Starting from 0, little knowledge of pytorch but some knowledge about key concepts thanks to deeplearning course of Andrew Ng.
Q1. Can you clarify how / when functions forward() of classes for GCNLayer and GCN model are called ?
Look at the python code dfining the classes for GCNLayer and GCN model.
A net is defined by passing the number or tensors ( corresponding to number of nodes ), size of hidden layer and final size of output, here 2 as a binary classifier.
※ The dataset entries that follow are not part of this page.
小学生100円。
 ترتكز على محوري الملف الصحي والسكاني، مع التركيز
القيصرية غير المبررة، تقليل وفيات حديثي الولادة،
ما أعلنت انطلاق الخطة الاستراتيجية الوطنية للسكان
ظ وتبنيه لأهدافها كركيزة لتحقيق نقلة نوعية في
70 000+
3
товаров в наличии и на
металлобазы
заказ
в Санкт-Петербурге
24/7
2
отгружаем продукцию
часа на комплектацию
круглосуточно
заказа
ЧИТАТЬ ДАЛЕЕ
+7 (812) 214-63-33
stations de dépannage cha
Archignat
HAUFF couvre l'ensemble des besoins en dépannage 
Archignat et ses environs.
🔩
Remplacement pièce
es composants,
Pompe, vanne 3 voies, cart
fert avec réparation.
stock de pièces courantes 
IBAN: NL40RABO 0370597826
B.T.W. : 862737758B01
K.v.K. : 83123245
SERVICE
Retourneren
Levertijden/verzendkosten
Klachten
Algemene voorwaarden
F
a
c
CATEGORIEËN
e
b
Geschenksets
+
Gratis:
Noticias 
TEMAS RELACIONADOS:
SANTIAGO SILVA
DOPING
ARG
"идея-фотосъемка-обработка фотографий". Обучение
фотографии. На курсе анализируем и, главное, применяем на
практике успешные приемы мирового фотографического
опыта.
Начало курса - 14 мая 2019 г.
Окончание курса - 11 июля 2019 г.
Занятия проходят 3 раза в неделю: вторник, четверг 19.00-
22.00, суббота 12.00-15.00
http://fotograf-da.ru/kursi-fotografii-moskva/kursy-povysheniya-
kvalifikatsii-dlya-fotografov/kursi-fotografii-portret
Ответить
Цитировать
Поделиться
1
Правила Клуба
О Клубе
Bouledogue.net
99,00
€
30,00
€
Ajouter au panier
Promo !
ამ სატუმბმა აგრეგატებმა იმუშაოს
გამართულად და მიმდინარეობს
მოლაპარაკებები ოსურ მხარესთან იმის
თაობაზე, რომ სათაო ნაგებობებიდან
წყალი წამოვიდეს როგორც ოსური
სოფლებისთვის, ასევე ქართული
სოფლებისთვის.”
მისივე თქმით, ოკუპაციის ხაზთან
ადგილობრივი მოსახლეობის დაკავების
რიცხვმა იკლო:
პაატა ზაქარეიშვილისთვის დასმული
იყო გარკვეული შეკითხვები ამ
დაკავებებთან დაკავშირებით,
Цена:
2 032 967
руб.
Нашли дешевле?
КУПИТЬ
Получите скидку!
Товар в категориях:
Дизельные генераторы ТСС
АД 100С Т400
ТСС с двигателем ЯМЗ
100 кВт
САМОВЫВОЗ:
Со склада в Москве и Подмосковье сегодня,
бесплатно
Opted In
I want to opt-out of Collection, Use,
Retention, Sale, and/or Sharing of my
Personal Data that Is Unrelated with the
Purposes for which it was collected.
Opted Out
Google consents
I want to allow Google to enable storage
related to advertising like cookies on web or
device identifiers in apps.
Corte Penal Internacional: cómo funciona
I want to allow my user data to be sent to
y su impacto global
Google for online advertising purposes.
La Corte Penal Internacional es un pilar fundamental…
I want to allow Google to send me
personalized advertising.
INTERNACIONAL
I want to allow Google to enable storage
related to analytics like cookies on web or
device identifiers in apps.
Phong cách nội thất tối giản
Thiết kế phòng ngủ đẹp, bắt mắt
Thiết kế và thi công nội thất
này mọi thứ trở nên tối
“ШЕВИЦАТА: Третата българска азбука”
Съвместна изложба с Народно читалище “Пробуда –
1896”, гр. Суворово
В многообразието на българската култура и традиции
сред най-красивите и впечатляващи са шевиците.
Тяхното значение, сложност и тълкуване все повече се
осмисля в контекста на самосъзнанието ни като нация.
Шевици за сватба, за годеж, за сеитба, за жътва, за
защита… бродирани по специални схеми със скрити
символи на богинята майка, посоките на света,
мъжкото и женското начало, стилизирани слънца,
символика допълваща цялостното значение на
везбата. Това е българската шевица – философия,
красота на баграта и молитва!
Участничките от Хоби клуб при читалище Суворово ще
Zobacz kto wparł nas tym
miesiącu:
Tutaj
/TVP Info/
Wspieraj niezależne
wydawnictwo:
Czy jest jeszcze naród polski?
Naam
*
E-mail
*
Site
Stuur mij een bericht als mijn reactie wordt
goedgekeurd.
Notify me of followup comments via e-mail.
example for a network of 34 nodes in Zachary demo:
net = GCN(34, 5, 2)
but then inputs to the model are fed like this:
logits = net(G, inputs)
Why not like by calling the forward functions, like this:
logits = net**.forward**(G, inputs) ?
Q2. ** Understanding how the model works **
By reading at the description of a GCN by Kipf and Welling, I understand a message-passing model computes, at each step (layer) a convolution of vectors associated to node’s neighbours into a “resulting” node’s property.
I am reading at pytorch documentation about the Functional model
and reading code here:
[...] logits = net(G, inputs) # we save the logits for visualization later all_logits.append(logits.detach()) logp = F.log_softmax(logits, 1) # we only compute loss for labeled nodes loss = F.nll_loss(logp[labeled_nodes], labels) optimizer.zero_grad() loss.backward() optimizer.step() [...]
I don’t understand how forward is computed in the gradient descent.
How the forward funciton are called?
Where the convolution are applied ?
(I suspect in the GCNLayer, but willing to understand better how it works, also in terms of how code structured respect to pytorch apis).